La buena noticia de hoy me la transmite la existencia de un “árbol solidario”, el llamado “árbol del milagro”. Se encuentra en la localidad madrileña de Tres Cantos, un municipio que sufrió el pasado 11 de agosto un tremendo incendio forestal, que arrasó gran parte de su territorio.
En medio del desastre permaneció misteriosamente incólume; un hermoso ejemplar bajo cuya sombra, desde siempre, una docena de vacas soportaban el calor aprovechando la sombra de sus ramas. La poda natural, realizada por el pasto del ganado, sirvió como cortafuegos para evitar el incendio de nuestro famoso árbol.
Un claro ejemplo de trabajo en equipo. Te doy sombra y tú me das un espacio libre de broza y de un posible incendio a mí alrededor. ¡Ay! Si los humanos aprendiéramos más de la naturaleza, otro gallo nos cantaría. No nos damos cuenta de que cuanto hagamos por los demás, después revierte de alguna forma en nosotros mismos.

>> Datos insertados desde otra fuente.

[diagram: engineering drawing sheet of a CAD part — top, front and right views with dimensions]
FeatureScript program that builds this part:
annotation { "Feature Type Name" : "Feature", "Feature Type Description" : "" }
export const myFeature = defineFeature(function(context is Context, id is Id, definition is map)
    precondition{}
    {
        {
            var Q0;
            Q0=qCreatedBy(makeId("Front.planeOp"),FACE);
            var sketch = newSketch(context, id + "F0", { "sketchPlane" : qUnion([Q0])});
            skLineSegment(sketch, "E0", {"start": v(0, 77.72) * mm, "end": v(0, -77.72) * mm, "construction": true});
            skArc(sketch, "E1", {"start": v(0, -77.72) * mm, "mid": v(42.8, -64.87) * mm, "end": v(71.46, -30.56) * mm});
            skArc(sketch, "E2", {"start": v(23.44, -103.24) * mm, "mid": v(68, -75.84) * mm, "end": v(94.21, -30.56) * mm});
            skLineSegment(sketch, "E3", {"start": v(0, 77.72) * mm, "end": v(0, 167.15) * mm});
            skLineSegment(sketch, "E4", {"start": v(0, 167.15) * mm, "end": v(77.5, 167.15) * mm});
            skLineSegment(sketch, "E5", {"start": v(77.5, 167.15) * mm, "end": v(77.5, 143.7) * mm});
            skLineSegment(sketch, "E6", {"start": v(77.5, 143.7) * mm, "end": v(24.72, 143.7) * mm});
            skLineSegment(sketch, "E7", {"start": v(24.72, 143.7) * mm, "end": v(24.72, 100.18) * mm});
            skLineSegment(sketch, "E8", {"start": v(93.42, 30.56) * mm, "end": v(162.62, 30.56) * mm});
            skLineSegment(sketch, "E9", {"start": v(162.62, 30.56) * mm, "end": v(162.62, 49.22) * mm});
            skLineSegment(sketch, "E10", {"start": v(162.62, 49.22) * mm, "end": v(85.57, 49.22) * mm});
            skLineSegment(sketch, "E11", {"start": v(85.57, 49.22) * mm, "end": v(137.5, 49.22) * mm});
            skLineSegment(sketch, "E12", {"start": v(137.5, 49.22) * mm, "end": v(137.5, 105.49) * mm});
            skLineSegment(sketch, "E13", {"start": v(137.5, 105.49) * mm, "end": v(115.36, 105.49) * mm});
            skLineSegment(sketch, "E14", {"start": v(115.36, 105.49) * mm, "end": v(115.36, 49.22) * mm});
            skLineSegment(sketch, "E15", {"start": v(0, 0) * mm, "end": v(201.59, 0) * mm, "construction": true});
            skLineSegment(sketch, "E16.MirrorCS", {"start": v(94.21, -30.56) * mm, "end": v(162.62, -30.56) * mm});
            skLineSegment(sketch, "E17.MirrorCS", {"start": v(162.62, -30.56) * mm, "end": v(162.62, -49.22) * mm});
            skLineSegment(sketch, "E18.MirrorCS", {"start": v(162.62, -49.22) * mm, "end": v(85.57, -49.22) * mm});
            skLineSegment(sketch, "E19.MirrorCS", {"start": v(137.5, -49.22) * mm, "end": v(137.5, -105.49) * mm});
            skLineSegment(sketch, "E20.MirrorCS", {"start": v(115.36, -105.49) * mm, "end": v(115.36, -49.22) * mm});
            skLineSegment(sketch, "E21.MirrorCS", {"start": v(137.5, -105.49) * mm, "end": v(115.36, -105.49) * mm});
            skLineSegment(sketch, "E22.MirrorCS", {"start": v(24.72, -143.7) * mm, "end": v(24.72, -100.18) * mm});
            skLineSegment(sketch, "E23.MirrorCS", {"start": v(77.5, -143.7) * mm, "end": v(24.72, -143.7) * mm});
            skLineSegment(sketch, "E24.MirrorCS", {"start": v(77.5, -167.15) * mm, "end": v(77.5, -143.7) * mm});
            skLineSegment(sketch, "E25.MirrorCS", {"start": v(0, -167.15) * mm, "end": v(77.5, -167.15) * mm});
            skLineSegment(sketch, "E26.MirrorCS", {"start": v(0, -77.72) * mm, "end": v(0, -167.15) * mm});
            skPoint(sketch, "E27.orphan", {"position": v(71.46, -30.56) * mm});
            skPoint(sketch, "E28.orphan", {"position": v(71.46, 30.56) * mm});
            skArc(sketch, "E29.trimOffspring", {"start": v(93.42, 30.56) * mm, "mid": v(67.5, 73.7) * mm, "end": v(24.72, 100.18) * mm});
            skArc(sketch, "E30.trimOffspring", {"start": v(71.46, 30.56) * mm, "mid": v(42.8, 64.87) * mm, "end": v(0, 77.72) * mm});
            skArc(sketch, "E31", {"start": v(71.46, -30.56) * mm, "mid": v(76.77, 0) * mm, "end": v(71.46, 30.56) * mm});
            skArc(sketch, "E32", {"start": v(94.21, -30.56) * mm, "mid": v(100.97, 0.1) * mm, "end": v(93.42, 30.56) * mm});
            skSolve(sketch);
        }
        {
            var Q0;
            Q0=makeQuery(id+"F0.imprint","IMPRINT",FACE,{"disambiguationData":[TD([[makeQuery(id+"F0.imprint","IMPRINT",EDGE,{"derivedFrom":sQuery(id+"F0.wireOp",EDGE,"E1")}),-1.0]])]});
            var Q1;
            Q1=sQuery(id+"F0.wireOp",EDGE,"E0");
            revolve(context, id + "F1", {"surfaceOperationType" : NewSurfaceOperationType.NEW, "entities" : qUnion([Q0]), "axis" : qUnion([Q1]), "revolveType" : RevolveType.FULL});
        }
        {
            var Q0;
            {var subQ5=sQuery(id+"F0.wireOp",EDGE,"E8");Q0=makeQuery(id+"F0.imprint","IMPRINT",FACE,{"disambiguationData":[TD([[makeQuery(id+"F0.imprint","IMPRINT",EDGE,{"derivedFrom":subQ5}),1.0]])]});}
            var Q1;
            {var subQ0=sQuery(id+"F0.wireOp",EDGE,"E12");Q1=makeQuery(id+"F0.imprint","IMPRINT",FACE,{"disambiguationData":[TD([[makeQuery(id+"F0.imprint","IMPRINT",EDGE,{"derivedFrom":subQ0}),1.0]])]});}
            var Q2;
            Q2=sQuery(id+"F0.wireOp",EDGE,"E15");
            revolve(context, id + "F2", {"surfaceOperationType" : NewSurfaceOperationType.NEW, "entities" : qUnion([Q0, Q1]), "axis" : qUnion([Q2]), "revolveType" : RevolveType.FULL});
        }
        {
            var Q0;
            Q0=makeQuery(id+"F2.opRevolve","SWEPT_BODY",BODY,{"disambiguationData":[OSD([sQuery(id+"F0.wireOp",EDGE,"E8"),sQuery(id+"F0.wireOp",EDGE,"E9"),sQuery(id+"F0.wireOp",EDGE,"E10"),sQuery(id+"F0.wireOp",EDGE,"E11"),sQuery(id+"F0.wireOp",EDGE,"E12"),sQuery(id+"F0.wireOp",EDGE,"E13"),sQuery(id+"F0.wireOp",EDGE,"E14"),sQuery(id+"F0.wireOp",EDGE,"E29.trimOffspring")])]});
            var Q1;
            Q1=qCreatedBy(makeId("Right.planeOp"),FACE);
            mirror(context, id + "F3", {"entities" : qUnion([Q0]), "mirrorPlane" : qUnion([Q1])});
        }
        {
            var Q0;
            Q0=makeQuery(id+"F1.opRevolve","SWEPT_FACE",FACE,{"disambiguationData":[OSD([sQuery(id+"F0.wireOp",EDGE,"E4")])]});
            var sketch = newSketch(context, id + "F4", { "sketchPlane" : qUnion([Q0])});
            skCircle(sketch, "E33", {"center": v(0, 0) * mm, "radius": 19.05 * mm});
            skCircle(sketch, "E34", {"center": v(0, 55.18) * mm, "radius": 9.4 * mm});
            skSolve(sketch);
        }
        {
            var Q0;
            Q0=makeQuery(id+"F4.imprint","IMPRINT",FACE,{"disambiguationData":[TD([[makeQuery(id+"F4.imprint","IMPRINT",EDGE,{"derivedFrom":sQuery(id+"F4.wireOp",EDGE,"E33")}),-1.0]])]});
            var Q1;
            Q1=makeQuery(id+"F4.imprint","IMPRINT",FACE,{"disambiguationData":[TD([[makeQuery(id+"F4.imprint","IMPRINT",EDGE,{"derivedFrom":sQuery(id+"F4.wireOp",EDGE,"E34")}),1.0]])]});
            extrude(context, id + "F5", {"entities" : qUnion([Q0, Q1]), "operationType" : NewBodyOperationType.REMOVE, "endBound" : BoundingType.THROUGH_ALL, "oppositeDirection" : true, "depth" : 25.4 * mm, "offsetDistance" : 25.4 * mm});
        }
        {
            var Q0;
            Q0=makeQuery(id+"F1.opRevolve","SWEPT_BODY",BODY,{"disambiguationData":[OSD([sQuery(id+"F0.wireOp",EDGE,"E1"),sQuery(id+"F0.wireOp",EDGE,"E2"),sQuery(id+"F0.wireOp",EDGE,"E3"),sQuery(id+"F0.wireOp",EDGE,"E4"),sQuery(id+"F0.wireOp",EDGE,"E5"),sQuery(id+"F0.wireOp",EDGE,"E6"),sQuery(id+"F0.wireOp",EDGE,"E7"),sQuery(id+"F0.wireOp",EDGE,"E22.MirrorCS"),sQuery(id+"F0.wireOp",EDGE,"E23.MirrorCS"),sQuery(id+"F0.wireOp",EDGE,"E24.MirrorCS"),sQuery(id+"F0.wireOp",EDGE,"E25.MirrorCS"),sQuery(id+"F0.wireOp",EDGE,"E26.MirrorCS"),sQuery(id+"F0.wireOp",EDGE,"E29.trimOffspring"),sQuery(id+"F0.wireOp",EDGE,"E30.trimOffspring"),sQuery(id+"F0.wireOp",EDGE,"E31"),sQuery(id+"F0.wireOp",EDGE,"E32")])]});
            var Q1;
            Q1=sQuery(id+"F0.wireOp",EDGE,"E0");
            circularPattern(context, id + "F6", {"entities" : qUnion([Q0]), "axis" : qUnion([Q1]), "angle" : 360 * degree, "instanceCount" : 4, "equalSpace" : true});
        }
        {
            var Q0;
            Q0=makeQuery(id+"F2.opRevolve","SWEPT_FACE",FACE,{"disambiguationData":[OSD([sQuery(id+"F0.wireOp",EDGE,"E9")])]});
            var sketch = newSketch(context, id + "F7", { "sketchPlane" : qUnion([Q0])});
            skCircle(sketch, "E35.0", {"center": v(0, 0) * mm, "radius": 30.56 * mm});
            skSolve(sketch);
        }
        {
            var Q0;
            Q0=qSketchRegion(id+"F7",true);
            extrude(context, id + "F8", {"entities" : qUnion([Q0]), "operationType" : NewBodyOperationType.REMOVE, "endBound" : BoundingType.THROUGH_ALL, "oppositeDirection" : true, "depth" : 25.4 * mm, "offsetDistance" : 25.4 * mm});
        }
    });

Desde siempre soy un enamorado de los árboles. No hasta el punto de abrazarme a ellos. Pero les agradezco su sombra y su belleza. Poco testimoniamos cuanto nos dan. Se merecen nuestro amor y respeto. El árbol milagroso ha cumplido su misión y ha sido recompensado por la propia naturaleza. Me pregunto: ¿Qué tipo de árbol soy yo?